Data items
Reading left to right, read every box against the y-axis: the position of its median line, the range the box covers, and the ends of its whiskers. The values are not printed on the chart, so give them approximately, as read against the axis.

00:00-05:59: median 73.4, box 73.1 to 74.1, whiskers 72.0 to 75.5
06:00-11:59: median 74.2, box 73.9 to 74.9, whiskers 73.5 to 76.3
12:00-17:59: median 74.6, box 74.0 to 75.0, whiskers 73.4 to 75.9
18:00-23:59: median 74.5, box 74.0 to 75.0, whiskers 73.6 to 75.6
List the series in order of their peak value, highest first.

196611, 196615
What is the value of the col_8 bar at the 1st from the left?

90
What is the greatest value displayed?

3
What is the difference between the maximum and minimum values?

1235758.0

==

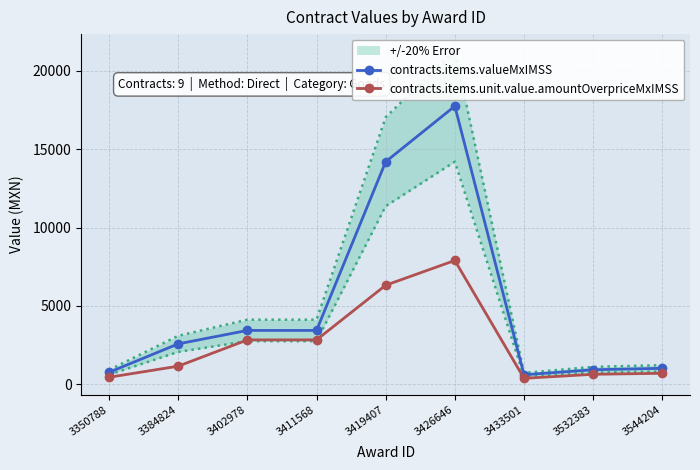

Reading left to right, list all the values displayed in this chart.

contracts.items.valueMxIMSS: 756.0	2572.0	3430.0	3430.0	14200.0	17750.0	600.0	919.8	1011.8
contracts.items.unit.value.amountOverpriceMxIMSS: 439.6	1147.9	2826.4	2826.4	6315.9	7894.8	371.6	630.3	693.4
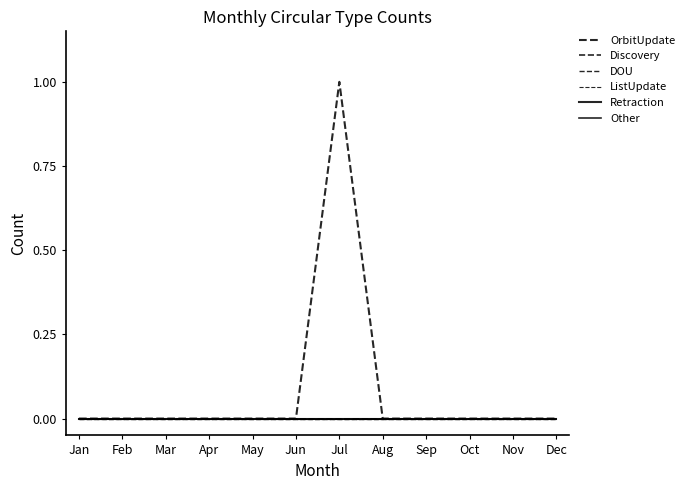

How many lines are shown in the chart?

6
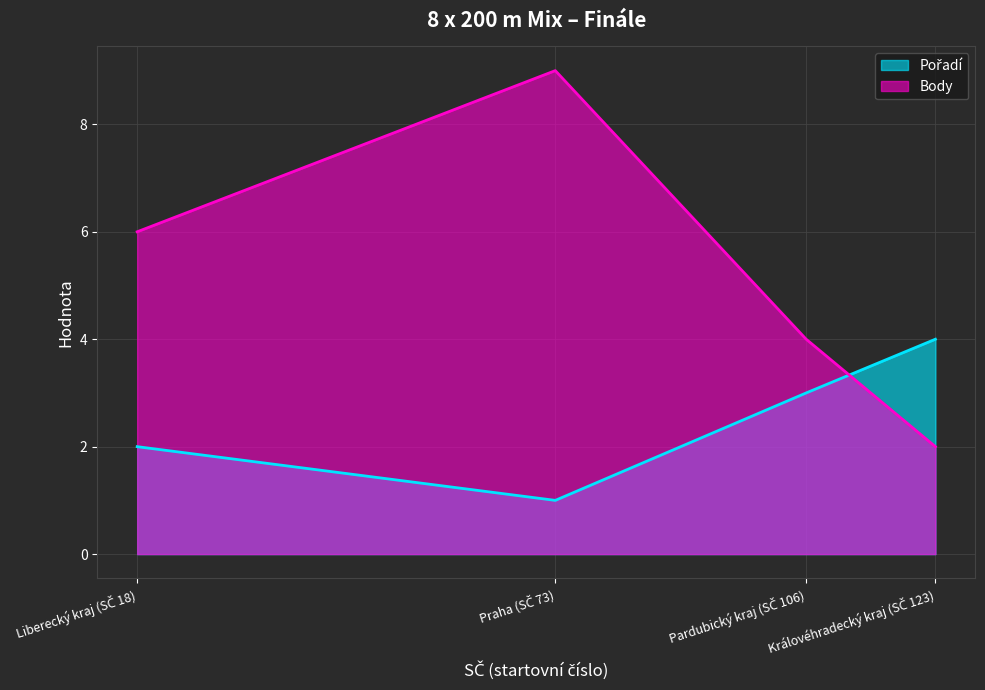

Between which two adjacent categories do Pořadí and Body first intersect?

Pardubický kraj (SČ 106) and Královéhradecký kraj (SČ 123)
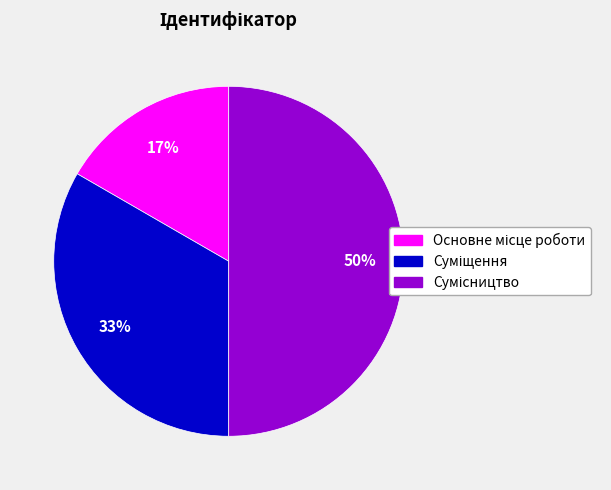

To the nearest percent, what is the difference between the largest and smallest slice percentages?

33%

- **ACTIVITY**
Rewrite the lines from the one containing "00:00-05:59: median 73.4, box" through the one containing "What is the difference between the maximum", inclusive, changing "greatest" to "highest" and leaving everything else as it is.

- **RESULT FOR THIS TASK**
00:00-05:59: median 73.4, box 73.1 to 74.1, whiskers 72.0 to 75.5
06:00-11:59: median 74.2, box 73.9 to 74.9, whiskers 73.5 to 76.3
12:00-17:59: median 74.6, box 74.0 to 75.0, whiskers 73.4 to 75.9
18:00-23:59: median 74.5, box 74.0 to 75.0, whiskers 73.6 to 75.6
List the series in order of their peak value, highest first.

196611, 196615
What is the value of the col_8 bar at the 1st from the left?

90
What is the highest value displayed?

3
What is the difference between the maximum and minimum values?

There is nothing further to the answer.